Using this object oriented abstraction of the page allows us to transparently switch between plain HTML rendering and React components while the test will look just like before. The only thing changed is the page object, but this one can still power many tests which can make the effort worth it. On top of those Organization
partials we can then execute additional assertions:
/**
* @depends testHasDemoOrganization
*/
public function testMonthlyRequestLimitReached(Page\Dashboard\Organization $organization)
{
$this->assertFalse($organization->getMonthlyRequestLimitReached());
}
/**
* @depends testHasDemoOrganization
*/
public function testHasDemoApplications(Page\Dashboard\Organization $organization)
{
$this->assertCount(3, $organization->getApplications());
}
// …
Problems With Page Objects
As you probably can guess providing a full abstraction for your frontend will take some time to write. Those page objects can also get slightly more complex, so that you might even feel like testing them at some point.

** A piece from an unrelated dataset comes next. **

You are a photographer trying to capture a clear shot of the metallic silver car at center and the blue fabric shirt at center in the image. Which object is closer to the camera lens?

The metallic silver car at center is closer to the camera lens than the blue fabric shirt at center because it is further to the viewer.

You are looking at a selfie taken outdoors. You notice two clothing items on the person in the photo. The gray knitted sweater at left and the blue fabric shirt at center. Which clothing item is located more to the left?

Since end-to-end tests also will always be slow'ish (compared to unit tests) we advise to only write those tests for critical parts of your application. The tests will execute full HTTP requests which take time – and nobody runs a test suite which takes multiple hours to execute.
Also remember that, like with any integration test, you probably need some means to setup and reset the environment the tests run on. In this simple example we run the test on the live system and assume that the user has the demo organization enabled. In a real-world scenario you'd boot up your application (provision a vagrant box or docker container), reset the database, mock some services, prime the database and run the tests against such a reproducible environment. This takes more effort to implement, again.
While the tests are immune to UI changes this way (as long as the same data is still available) they are not immune to workflow changes. If your team adds another step to a checkout process, for example, the corresponding Page Object tests will still fail and you'll have to adapt them.
Conclusion
Page Objects can be a good approach to write mid-term stable end-to-end tests even for complex applications. By investing more time in your tests you can get very readable tests which are easy to adapt to most UI changes.